Julien Dubuque's Five Flags Theater may well be our favorite of all film festival theaters.Certainly in the realm of San Francisco's Castro Theater.

The Julien Dubuque International Film Festival was a divine dream that I don’t think we’ve quite woken up from yet. The Festival staff, led exceptionally well by Susan Gorrell (which reflects why they are one of the "Top 25 Film Festivals in the World" by MovieMaker Magazine) was incredibly helpful at every turn.

Before a screening is always a "charged" time. At most film festivals, after the first couple of days of screenings it’s the word-of-mouth about films that matters most. Fortunately for us word spread about Mandorla and we had a packed house for our prime-time Saturday screening that included Liz Gilman, Executive Producer from Produce Iowa (the state’s film office), a number of JDIFF’s board of directors such as Michael Coty (festival co-founder) Peter Tinsman, Brian Cooper who is also the Executive Editor of Dubuque’s newspaper, the Telegraph Herald, (see an article mentioning Mandorla) and a lot of other great, warm-hearted people we connected with over the festival, Patrick Sterenchuk, Andy Wilberding and family, and others like my old, life-long friend, Lyle Friesenhahn and his family.

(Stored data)

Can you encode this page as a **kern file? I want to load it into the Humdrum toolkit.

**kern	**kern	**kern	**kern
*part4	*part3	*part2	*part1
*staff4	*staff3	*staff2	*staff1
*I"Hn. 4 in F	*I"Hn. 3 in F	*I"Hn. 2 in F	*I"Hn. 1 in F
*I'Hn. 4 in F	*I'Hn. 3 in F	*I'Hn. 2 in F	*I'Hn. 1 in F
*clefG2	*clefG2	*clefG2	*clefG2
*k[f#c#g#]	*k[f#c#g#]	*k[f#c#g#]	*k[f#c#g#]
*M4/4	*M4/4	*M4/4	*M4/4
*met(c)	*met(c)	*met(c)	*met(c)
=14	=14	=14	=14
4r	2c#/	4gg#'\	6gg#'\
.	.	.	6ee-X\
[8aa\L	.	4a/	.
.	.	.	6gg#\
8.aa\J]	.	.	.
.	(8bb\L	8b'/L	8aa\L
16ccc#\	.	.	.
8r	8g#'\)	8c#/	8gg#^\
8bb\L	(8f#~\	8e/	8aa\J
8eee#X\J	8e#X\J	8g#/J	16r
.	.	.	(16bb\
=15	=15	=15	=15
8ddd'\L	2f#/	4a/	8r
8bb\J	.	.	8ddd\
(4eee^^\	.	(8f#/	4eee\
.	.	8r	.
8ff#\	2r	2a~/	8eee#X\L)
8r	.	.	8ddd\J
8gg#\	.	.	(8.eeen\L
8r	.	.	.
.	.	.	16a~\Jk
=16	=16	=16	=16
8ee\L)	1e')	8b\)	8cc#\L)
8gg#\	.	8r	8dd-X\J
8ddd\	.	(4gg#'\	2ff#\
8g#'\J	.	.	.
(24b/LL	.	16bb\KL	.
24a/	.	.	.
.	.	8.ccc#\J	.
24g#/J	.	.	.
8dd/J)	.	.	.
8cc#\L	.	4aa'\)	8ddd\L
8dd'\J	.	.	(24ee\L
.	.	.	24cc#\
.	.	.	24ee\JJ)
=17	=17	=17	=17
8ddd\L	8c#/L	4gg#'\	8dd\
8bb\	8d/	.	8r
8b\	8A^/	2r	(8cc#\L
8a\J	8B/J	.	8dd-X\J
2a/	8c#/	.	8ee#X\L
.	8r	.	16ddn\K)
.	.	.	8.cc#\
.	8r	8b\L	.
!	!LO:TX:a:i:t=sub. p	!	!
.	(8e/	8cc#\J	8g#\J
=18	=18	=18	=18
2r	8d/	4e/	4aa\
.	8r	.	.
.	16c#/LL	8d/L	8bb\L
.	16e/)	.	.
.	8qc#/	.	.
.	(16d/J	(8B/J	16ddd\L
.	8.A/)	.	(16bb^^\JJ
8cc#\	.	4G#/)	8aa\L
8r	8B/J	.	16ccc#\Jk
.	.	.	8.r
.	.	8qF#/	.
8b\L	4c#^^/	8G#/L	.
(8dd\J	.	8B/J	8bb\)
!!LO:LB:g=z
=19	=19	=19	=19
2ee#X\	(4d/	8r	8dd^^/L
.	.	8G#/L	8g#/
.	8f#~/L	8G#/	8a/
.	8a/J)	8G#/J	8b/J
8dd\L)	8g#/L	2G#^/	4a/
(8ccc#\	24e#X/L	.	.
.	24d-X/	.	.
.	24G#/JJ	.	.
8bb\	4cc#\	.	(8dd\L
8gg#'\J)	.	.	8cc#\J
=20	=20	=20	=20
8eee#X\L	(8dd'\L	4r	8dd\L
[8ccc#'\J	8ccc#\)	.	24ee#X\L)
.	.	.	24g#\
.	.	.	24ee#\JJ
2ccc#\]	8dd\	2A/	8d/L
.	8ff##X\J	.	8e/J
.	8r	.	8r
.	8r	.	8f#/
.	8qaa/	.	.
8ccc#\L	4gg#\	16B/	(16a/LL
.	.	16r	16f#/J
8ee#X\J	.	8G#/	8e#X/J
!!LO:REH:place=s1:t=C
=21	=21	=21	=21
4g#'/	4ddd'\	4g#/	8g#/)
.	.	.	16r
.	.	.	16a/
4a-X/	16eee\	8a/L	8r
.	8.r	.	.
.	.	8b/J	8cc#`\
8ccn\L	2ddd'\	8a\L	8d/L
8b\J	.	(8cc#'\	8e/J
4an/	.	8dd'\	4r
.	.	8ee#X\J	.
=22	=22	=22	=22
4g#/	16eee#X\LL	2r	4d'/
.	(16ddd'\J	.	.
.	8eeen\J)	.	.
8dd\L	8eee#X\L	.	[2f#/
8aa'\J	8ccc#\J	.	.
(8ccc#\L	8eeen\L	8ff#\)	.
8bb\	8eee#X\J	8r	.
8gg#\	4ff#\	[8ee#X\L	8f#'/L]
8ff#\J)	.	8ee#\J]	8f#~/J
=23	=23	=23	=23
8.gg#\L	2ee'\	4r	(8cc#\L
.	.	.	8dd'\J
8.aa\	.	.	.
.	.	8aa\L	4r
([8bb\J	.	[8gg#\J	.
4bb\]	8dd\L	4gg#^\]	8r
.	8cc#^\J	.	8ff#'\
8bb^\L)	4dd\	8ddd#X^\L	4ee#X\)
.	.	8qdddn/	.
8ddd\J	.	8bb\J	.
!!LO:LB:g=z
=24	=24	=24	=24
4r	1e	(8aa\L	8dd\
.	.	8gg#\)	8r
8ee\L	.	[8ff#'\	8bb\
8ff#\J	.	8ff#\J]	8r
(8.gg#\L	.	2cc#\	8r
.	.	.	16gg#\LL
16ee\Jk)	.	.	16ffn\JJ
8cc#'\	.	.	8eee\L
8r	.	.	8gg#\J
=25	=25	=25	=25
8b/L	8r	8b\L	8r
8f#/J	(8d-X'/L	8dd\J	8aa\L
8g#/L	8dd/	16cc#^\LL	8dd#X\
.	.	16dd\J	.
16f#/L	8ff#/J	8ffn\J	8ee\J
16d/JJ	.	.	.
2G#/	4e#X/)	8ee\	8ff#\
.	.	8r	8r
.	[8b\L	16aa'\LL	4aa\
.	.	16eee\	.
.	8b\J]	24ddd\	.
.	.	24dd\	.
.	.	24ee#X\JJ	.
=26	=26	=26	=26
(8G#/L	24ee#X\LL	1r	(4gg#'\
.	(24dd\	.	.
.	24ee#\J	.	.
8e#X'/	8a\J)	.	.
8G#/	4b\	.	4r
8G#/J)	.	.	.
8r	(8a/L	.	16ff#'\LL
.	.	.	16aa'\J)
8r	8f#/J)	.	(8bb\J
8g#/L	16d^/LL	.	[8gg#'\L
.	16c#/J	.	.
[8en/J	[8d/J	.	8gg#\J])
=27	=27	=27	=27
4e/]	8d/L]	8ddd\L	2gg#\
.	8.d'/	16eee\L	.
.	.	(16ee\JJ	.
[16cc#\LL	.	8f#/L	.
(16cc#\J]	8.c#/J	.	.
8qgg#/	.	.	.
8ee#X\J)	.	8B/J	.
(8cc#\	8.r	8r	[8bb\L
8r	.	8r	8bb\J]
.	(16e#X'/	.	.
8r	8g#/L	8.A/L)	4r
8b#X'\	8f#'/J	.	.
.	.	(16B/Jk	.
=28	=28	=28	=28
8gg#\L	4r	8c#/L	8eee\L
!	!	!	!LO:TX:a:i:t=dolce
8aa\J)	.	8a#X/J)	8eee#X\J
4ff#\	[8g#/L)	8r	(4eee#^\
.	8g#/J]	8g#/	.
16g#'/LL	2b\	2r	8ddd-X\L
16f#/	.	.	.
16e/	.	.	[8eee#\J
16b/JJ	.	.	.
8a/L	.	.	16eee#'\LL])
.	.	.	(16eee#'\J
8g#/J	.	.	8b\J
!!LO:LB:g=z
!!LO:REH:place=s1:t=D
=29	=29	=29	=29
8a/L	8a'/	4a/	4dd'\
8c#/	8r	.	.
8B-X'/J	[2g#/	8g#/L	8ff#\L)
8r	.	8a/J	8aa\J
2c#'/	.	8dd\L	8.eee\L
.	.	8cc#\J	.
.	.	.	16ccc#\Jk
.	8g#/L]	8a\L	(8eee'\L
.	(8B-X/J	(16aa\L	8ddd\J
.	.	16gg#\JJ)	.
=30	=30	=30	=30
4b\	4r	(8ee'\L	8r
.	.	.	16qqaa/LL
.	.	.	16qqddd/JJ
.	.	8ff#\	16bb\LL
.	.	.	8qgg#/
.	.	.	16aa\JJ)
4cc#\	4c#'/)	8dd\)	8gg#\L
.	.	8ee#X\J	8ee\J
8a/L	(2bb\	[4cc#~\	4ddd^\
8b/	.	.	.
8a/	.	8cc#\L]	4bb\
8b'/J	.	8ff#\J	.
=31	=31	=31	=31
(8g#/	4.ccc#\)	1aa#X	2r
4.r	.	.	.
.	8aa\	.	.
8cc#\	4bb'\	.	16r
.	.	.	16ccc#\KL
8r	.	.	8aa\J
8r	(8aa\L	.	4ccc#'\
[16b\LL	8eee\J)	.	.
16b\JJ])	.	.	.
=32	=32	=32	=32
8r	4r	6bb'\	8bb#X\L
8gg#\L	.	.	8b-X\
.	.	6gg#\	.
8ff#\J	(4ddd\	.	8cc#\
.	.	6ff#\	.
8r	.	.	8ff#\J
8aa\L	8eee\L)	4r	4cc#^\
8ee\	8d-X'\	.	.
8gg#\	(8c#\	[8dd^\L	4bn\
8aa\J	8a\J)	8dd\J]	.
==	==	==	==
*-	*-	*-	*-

Exercise tasks
1. Please retype the film festival account from "The Julien Dubuque" to "at every turn.".
2. Summarize the film festival account in two sentences.

Exercise results
1.
The Julien Dubuque International Film Festival was a divine dream that I don’t think we’ve quite woken up from yet. The Festival staff, led exceptionally well by Susan Gorrell (which reflects why they are one of the "Top 25 Film Festivals in the World" by MovieMaker Magazine) was incredibly helpful at every turn.

2. The Julien Dubuque International Film Festival is called a divine dream, and its staff, led by Susan Gorrell, was incredibly helpful at every turn. Word spread about Mandorla, and its prime-time Saturday screening drew a packed house that included Liz Gilman of Produce Iowa, several JDIFF board members, and many warm-hearted people connected with over the festival.